After the dismissal of the former boss, Kosygin became the Prime Minister of the USSR, and remained as such until 1980. In the 1960s Kosygin initiated a number of economic reforms: he tried to give more independence to plants and factories hoping that it would lead to better labor productivity and production quality. However, nowadays experts evaluate Kosygin’s reforms as not very effective.

During the 1970s Aleksey Kosygin became less active than he had previously been, probably because of his age and health problems coupled by the loss of his beloved wife. He was informed about Klavdiya’s death during a celebration in honor of 1 May – Labor Day. The tragic news shocked the Prime Minister, but he still had to sit through the parade that he was watching from the top of the Mausoleum building on the Red Square together with other Soviet government members before being able to express his grief. Soon after the death of

Kosygin’s wife there were rumors that he was in love with popular singer of the times Lyudmila Zykina. But Kosygin insisted it was just idle gossip. He never remarried.

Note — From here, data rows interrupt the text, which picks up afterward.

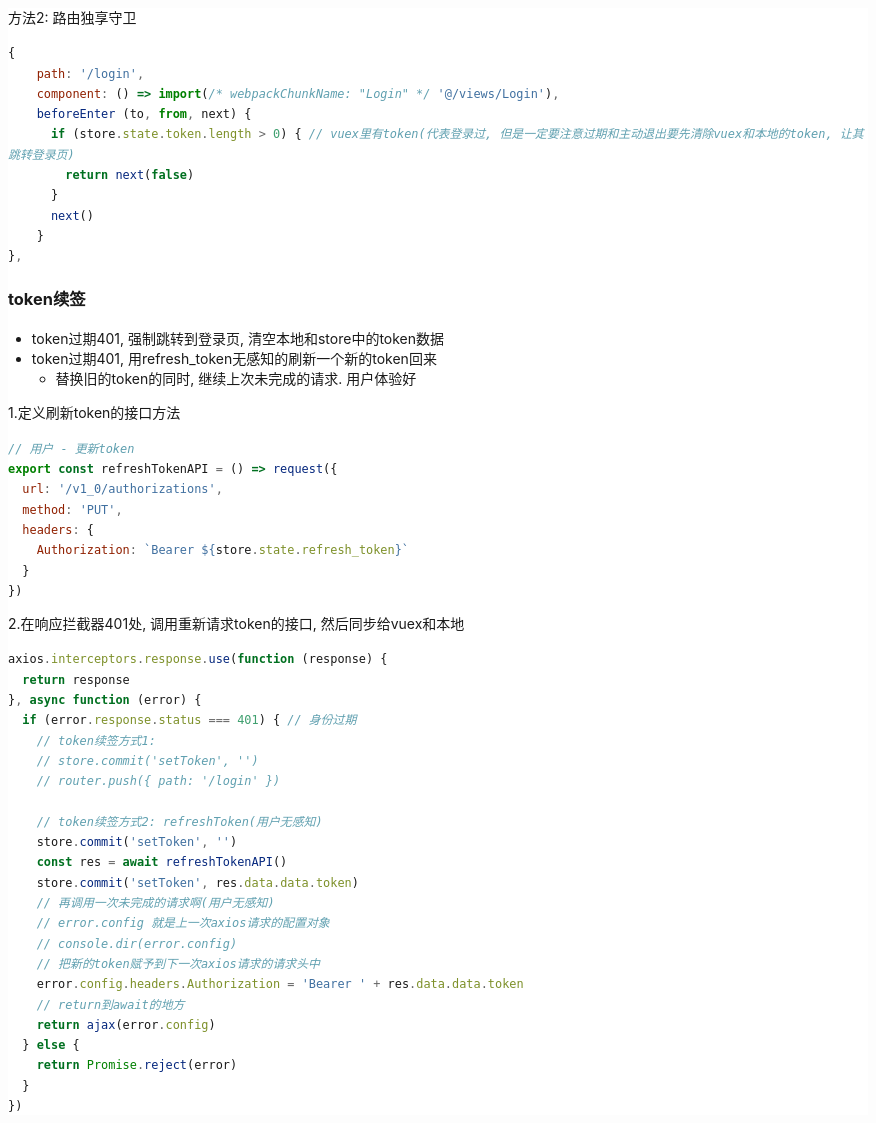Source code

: 方法2: 路由独享守卫

```js
{
    path: '/login',
    component: () => import(/* webpackChunkName: "Login" */ '@/views/Login'),
    beforeEnter (to, from, next) {
      if (store.state.token.length > 0) { // vuex里有token(代表登录过, 但是一定要注意过期和主动退出要先清除vuex和本地的token, 让其跳转登录页)
        return next(false)
      }
      next()
    }
},
```

### token续签

* token过期401, 强制跳转到登录页, 清空本地和store中的token数据
* token过期401, 用refresh_token无感知的刷新一个新的token回来
  * 替换旧的token的同时, 继续上次未完成的请求. 用户体验好

1.定义刷新token的接口方法

```js
// 用户 - 更新token
export const refreshTokenAPI = () => request({
  url: '/v1_0/authorizations',
  method: 'PUT',
  headers: {
    Authorization: `Bearer ${store.state.refresh_token}`
  }
})
```

2.在响应拦截器401处, 调用重新请求token的接口, 然后同步给vuex和本地

```js
axios.interceptors.response.use(function (response) { 
  return response
}, async function (error) {
  if (error.response.status === 401) { // 身份过期
    // token续签方式1:
    // store.commit('setToken', '')
    // router.push({ path: '/login' })

    // token续签方式2: refreshToken(用户无感知)
    store.commit('setToken', '')
    const res = await refreshTokenAPI()
    store.commit('setToken', res.data.data.token)
    // 再调用一次未完成的请求啊(用户无感知)
    // error.config 就是上一次axios请求的配置对象
    // console.dir(error.config)
    // 把新的token赋予到下一次axios请求的请求头中
    error.config.headers.Authorization = 'Bearer ' + res.data.data.token
    // return到await的地方
    return ajax(error.config)
  } else {
    return Promise.reject(error)
  }
})
```
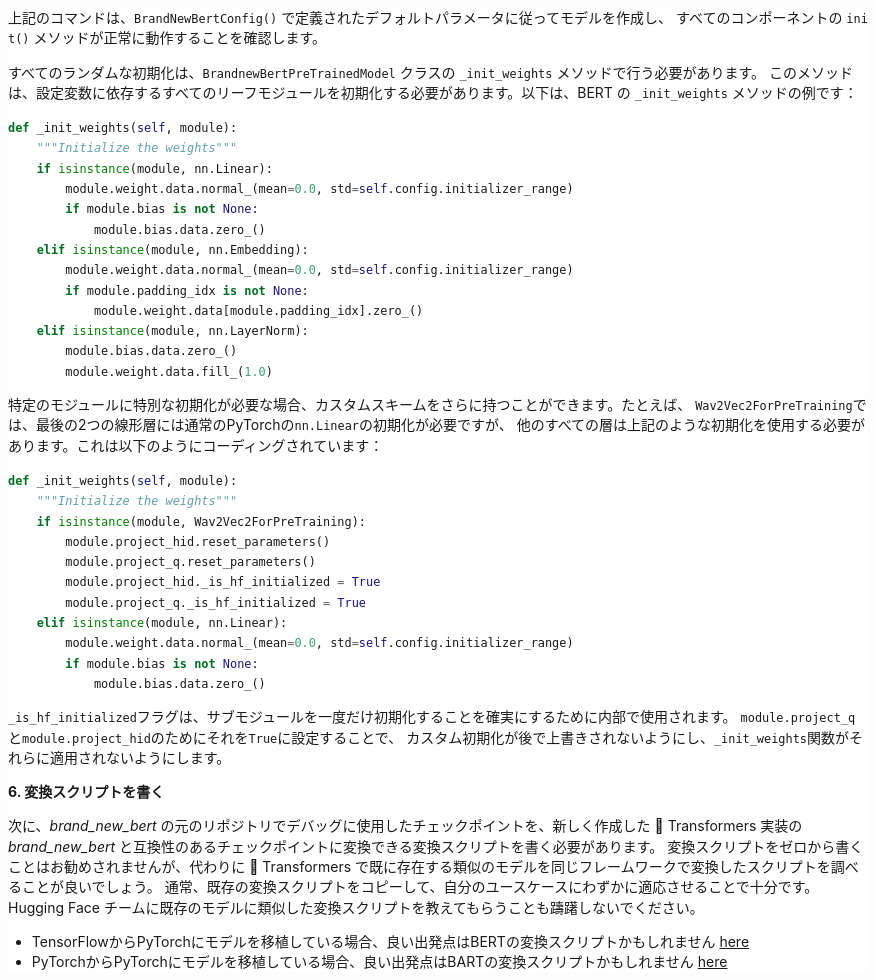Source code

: 上記のコマンドは、`BrandNewBertConfig()` で定義されたデフォルトパラメータに従ってモデルを作成し、
すべてのコンポーネントの `init()` メソッドが正常に動作することを確認します。

すべてのランダムな初期化は、`BrandnewBertPreTrainedModel` クラスの `_init_weights` メソッドで行う必要があります。
このメソッドは、設定変数に依存するすべてのリーフモジュールを初期化する必要があります。以下は、BERT の `_init_weights` メソッドの例です：

```py
def _init_weights(self, module):
    """Initialize the weights"""
    if isinstance(module, nn.Linear):
        module.weight.data.normal_(mean=0.0, std=self.config.initializer_range)
        if module.bias is not None:
            module.bias.data.zero_()
    elif isinstance(module, nn.Embedding):
        module.weight.data.normal_(mean=0.0, std=self.config.initializer_range)
        if module.padding_idx is not None:
            module.weight.data[module.padding_idx].zero_()
    elif isinstance(module, nn.LayerNorm):
        module.bias.data.zero_()
        module.weight.data.fill_(1.0)
```

特定のモジュールに特別な初期化が必要な場合、カスタムスキームをさらに持つことができます。たとえば、
`Wav2Vec2ForPreTraining`では、最後の2つの線形層には通常のPyTorchの`nn.Linear`の初期化が必要ですが、
他のすべての層は上記のような初期化を使用する必要があります。これは以下のようにコーディングされています：

```py
def _init_weights(self, module):
    """Initialize the weights"""
    if isinstance(module, Wav2Vec2ForPreTraining):
        module.project_hid.reset_parameters()
        module.project_q.reset_parameters()
        module.project_hid._is_hf_initialized = True
        module.project_q._is_hf_initialized = True
    elif isinstance(module, nn.Linear):
        module.weight.data.normal_(mean=0.0, std=self.config.initializer_range)
        if module.bias is not None:
            module.bias.data.zero_()
```

`_is_hf_initialized`フラグは、サブモジュールを一度だけ初期化することを確実にするために内部で使用されます。
`module.project_q`と`module.project_hid`のためにそれを`True`に設定することで、
カスタム初期化が後で上書きされないようにし、`_init_weights`関数がそれらに適用されないようにします。

**6. 変換スクリプトを書く**

次に、*brand_new_bert* の元のリポジトリでデバッグに使用したチェックポイントを、新しく作成した 🤗 Transformers 実装の *brand_new_bert* と互換性のあるチェックポイントに変換できる変換スクリプトを書く必要があります。
変換スクリプトをゼロから書くことはお勧めされませんが、代わりに 🤗 Transformers で既に存在する類似のモデルを同じフレームワークで変換したスクリプトを調べることが良いでしょう。
通常、既存の変換スクリプトをコピーして、自分のユースケースにわずかに適応させることで十分です。
Hugging Face チームに既存のモデルに類似した変換スクリプトを教えてもらうことも躊躇しないでください。

- TensorFlowからPyTorchにモデルを移植している場合、良い出発点はBERTの変換スクリプトかもしれません [here](https://github.com/huggingface/transformers/blob/7acfa95afb8194f8f9c1f4d2c6028224dbed35a2/src/transformers/models/bert/modeling_bert.py#L91)
- PyTorchからPyTorchにモデルを移植している場合、良い出発点はBARTの変換スクリプトかもしれません [here](https://github.com/huggingface/transformers/blob/main/src/transformers/models/bart/convert_bart_original_pytorch_checkpoint_to_pytorch.py)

In 1980 Kosygin suffered a heart attack. While in hospital he was forced to write his resignation. Three weeks after the resignation was signed Aleksey Kosygin died. Witnesses recall that several minutes before his death he was still mumbling the numbers of the new five-years plan for Soviet economic development. The day of Kosygin’s death coincided with the birthday of the Soviet leader of those times, Leonid Brezhnev. In order to keep the mood of the Soviet people festive the information of Kosygin’s death was officially spread only three days later. Aleksey Kosygin was buried in Moscow’s Red Square next to the Kremlin walls.